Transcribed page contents
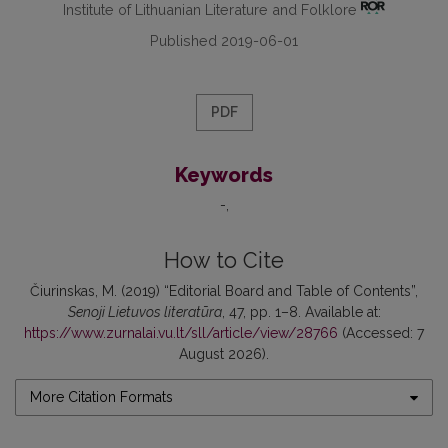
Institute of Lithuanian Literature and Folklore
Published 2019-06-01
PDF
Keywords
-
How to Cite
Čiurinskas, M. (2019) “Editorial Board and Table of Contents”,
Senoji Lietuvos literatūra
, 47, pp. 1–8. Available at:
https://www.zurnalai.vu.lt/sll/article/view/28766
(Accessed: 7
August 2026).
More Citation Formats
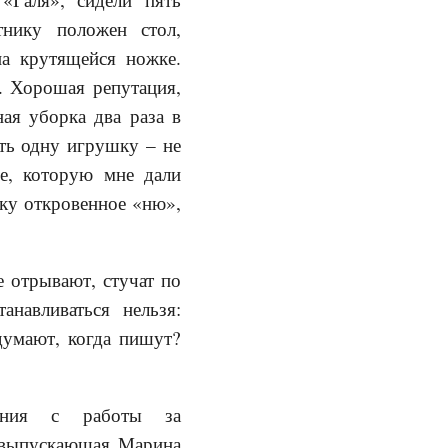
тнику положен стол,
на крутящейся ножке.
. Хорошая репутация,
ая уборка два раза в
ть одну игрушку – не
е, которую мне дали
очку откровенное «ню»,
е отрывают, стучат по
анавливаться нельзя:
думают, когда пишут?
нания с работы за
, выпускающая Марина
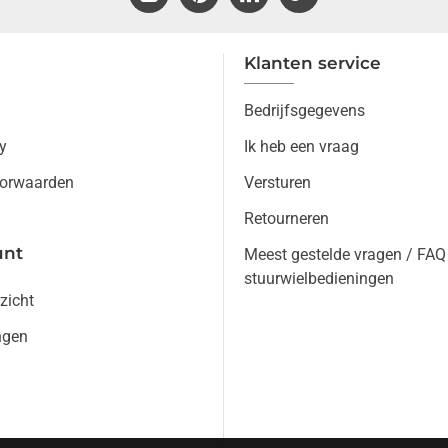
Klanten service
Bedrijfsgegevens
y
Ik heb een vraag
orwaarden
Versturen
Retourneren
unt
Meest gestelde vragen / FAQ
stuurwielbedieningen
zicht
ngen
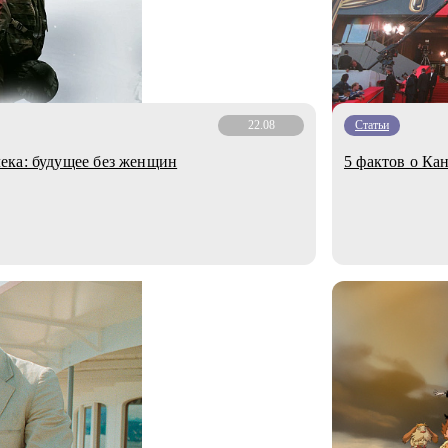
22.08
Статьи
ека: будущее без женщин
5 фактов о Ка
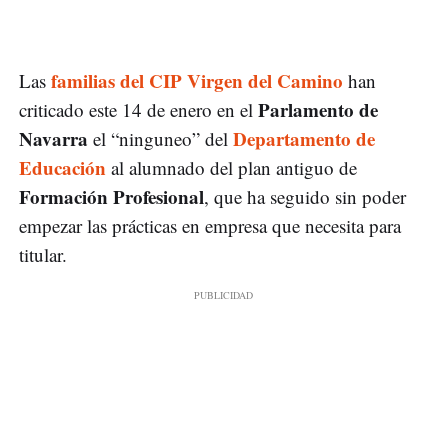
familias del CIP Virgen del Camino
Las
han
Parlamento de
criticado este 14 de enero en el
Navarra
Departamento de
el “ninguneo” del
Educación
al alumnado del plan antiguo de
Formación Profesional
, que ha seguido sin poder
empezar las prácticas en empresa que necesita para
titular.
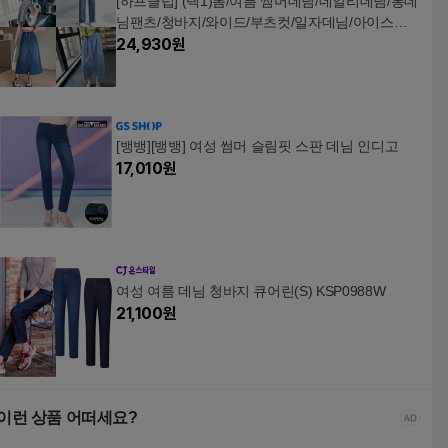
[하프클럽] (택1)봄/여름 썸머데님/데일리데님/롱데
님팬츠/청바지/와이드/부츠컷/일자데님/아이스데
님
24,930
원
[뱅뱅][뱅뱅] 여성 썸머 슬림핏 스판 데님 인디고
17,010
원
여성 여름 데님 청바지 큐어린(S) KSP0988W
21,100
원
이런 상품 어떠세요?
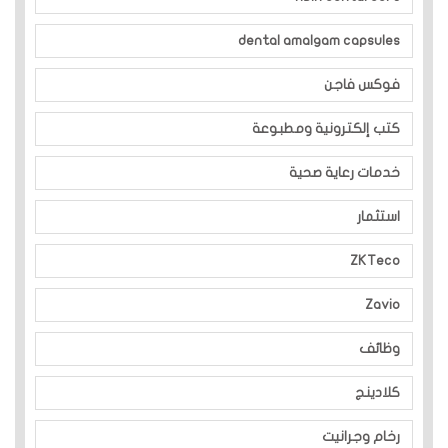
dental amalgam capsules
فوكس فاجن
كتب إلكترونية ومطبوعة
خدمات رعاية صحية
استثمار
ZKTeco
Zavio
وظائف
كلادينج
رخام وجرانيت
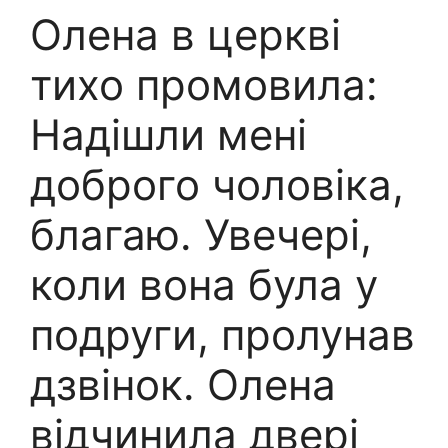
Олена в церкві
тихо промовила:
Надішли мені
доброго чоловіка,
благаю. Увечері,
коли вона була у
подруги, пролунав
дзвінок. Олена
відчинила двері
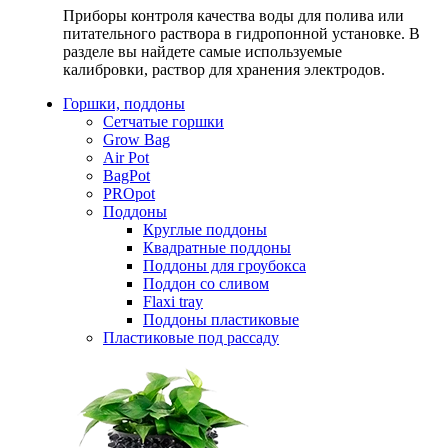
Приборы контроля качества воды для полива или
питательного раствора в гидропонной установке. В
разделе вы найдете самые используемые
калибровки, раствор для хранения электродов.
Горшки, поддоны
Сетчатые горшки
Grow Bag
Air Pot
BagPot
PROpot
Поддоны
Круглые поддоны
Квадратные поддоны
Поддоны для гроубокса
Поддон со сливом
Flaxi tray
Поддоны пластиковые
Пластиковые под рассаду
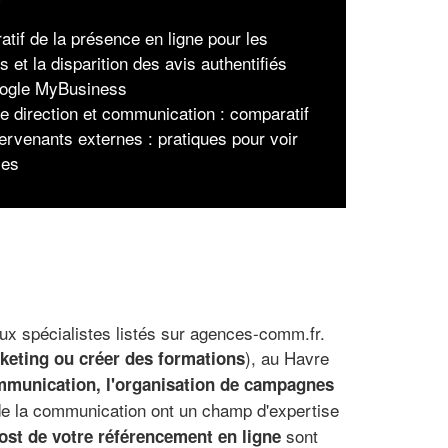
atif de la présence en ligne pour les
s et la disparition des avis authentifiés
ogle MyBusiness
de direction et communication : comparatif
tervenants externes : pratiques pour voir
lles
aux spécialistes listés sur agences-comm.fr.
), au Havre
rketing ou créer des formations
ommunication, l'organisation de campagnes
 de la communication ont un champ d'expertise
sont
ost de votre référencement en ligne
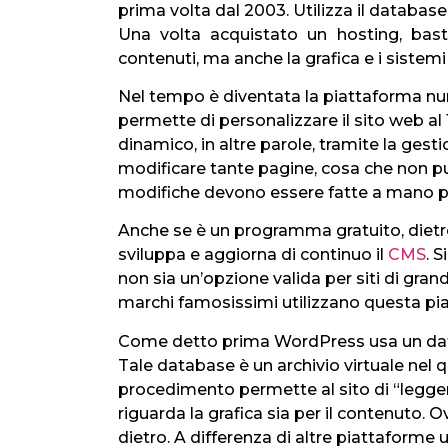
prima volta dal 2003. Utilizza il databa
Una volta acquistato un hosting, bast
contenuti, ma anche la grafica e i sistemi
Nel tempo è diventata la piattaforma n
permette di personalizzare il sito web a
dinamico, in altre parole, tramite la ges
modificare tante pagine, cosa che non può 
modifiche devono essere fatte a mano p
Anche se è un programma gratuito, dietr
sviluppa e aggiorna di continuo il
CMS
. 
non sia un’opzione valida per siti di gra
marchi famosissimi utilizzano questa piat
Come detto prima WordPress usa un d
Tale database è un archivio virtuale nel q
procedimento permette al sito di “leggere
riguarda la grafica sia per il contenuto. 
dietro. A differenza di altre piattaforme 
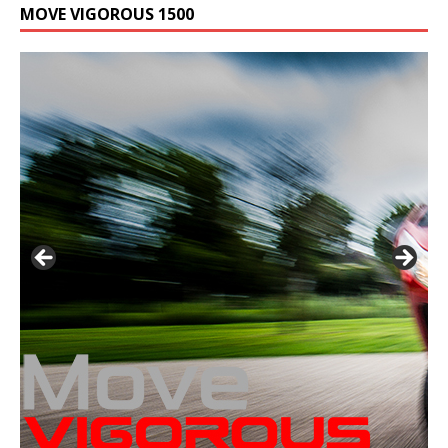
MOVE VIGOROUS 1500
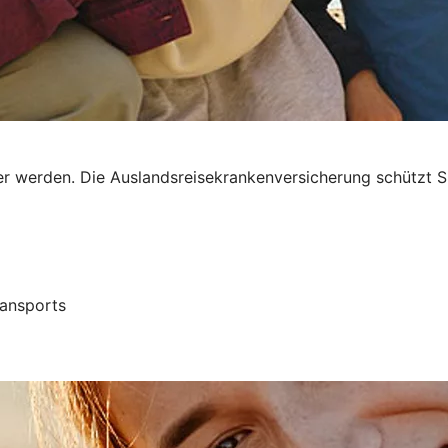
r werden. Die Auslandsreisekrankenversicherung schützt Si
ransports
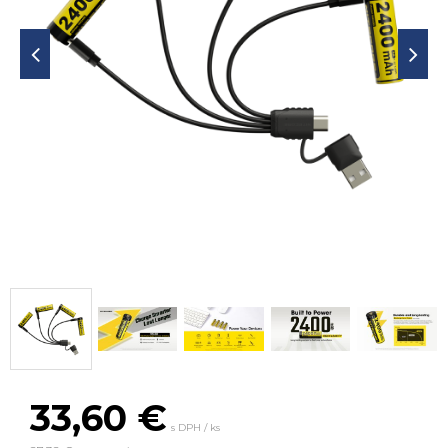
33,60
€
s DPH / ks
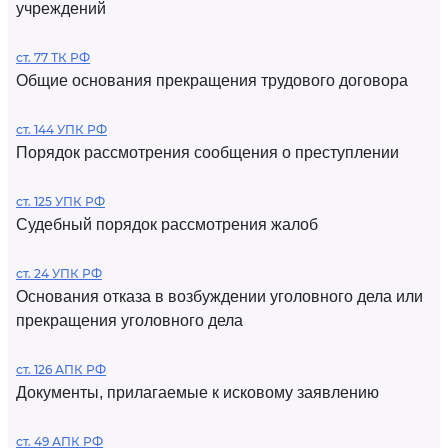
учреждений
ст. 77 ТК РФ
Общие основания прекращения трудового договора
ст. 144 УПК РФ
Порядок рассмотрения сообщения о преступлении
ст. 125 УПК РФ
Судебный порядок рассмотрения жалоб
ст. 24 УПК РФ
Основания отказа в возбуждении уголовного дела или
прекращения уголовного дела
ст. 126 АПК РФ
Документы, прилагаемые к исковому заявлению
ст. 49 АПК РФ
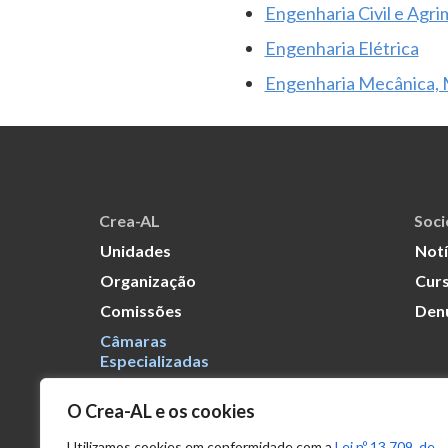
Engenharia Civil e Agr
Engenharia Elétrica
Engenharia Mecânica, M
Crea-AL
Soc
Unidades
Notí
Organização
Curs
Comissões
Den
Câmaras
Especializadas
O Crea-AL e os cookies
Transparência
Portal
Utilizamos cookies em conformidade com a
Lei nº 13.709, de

**Written task:** I need every line of the data that has the word "ligne"; please list them.

**Answer:**
atif de la présence en ligne pour les
ost de votre référencement en ligne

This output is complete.